INSTRUCTIONS FOR THE TASK: Which lines in the records below contain the word "congestive"? Copy each one out.

INPUT:

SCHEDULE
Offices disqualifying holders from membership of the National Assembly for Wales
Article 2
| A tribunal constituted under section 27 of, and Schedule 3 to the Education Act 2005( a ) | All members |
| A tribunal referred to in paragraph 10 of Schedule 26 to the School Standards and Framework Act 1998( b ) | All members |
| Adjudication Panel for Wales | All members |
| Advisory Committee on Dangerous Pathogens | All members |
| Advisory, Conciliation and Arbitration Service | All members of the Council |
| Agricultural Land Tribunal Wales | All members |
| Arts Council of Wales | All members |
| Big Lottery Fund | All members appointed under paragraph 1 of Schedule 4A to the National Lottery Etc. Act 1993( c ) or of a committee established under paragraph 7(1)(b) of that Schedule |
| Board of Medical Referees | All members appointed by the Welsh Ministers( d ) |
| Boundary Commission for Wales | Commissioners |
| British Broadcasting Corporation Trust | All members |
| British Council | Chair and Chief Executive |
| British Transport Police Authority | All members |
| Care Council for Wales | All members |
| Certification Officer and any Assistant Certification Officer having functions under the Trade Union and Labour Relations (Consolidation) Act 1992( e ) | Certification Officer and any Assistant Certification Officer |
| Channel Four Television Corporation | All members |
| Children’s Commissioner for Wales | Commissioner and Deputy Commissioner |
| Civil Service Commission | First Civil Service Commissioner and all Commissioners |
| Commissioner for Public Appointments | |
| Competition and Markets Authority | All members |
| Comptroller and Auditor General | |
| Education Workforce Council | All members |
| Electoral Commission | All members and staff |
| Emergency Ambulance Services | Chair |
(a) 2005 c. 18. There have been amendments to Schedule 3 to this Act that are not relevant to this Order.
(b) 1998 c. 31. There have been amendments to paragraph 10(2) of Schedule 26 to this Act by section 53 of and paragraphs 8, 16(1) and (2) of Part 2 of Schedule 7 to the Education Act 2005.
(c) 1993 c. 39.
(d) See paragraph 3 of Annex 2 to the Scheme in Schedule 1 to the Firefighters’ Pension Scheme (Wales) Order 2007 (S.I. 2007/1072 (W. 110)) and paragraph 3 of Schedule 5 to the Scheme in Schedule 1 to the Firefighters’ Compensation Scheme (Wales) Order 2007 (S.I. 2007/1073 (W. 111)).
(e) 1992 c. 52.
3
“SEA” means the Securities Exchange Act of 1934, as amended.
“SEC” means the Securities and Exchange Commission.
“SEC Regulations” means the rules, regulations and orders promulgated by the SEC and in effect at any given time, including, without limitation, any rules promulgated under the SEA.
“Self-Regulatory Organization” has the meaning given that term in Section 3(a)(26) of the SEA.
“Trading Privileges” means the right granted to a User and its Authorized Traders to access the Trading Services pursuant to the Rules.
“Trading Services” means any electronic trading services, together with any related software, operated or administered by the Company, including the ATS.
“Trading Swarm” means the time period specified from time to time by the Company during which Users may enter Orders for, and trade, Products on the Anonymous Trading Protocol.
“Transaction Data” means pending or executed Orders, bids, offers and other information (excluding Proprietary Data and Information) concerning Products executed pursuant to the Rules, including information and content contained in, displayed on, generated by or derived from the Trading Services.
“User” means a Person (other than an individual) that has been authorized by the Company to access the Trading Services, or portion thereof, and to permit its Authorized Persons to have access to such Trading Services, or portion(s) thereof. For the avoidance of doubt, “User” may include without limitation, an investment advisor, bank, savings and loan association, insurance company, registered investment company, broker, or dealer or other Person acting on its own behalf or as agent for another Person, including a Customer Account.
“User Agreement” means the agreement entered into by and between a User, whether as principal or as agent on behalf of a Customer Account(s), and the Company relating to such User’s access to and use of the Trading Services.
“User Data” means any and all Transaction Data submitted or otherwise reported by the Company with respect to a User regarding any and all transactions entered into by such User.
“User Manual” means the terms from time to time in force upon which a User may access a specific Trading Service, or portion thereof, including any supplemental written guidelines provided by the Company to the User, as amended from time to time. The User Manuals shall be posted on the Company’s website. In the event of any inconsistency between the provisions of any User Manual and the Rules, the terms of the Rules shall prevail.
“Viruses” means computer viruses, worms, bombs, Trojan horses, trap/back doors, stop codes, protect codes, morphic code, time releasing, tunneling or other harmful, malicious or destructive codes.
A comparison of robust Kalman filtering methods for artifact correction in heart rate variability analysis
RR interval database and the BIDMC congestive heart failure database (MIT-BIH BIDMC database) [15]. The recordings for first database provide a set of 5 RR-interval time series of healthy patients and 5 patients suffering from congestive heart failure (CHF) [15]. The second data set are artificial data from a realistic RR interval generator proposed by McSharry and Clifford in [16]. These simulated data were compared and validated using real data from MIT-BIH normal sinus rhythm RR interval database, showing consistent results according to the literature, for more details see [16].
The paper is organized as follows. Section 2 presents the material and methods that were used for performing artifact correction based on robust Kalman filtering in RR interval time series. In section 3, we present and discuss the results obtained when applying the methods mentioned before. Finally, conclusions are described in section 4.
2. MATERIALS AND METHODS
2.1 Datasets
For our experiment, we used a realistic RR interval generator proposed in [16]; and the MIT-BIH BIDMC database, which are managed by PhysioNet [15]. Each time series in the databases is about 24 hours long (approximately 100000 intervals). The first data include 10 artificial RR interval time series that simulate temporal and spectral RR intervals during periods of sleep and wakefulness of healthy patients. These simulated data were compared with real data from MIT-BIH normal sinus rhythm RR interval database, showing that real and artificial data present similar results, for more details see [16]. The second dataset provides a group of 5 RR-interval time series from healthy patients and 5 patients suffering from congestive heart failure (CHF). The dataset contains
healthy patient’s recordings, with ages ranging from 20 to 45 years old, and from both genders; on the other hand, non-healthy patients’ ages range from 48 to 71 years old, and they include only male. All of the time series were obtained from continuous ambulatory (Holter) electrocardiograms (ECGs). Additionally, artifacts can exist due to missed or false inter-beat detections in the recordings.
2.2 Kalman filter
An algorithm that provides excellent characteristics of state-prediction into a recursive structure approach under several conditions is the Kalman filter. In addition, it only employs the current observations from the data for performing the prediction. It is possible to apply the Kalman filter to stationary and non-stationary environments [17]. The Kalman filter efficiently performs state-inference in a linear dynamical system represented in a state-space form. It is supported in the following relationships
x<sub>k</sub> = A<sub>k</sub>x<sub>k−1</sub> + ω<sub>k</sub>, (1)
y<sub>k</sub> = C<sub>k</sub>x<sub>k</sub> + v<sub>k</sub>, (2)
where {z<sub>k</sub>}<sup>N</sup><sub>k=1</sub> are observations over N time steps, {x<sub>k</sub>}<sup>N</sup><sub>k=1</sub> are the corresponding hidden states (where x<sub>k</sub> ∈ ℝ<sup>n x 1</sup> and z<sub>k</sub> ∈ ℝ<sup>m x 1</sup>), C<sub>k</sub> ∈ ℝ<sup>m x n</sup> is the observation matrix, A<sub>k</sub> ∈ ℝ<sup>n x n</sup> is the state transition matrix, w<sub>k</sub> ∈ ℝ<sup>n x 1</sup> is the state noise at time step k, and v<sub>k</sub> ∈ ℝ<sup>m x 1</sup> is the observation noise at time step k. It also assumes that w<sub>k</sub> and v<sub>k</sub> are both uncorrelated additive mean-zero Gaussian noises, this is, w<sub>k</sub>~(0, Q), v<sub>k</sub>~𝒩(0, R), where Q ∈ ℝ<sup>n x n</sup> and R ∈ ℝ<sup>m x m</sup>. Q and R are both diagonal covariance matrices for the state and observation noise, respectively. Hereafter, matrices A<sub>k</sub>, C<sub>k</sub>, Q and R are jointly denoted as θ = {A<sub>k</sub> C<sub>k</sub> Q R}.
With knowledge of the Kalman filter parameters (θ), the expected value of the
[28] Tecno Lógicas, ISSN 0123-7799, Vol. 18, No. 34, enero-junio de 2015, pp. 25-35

YOUR RESPONSE:
RR interval database and the BIDMC congestive heart failure database (MIT-BIH BIDMC database) [15]. The recordings for first database provide a set of 5 RR-interval time series of healthy patients and 5 patients suffering from congestive heart failure (CHF) [15]. The second data set are artificial data from a realistic RR interval generator proposed by McSharry and Clifford in [16]. These simulated data were compared and validated using real data from MIT-BIH normal sinus rhythm RR interval database, showing consistent results according to the literature, for more details see [16].
For our experiment, we used a realistic RR interval generator proposed in [16]; and the MIT-BIH BIDMC database, which are managed by PhysioNet [15]. Each time series in the databases is about 24 hours long (approximately 100000 intervals). The first data include 10 artificial RR interval time series that simulate temporal and spectral RR intervals during periods of sleep and wakefulness of healthy patients. These simulated data were compared with real data from MIT-BIH normal sinus rhythm RR interval database, showing that real and artificial data present similar results, for more details see [16]. The second dataset provides a group of 5 RR-interval time series from healthy patients and 5 patients suffering from congestive heart failure (CHF). The dataset contains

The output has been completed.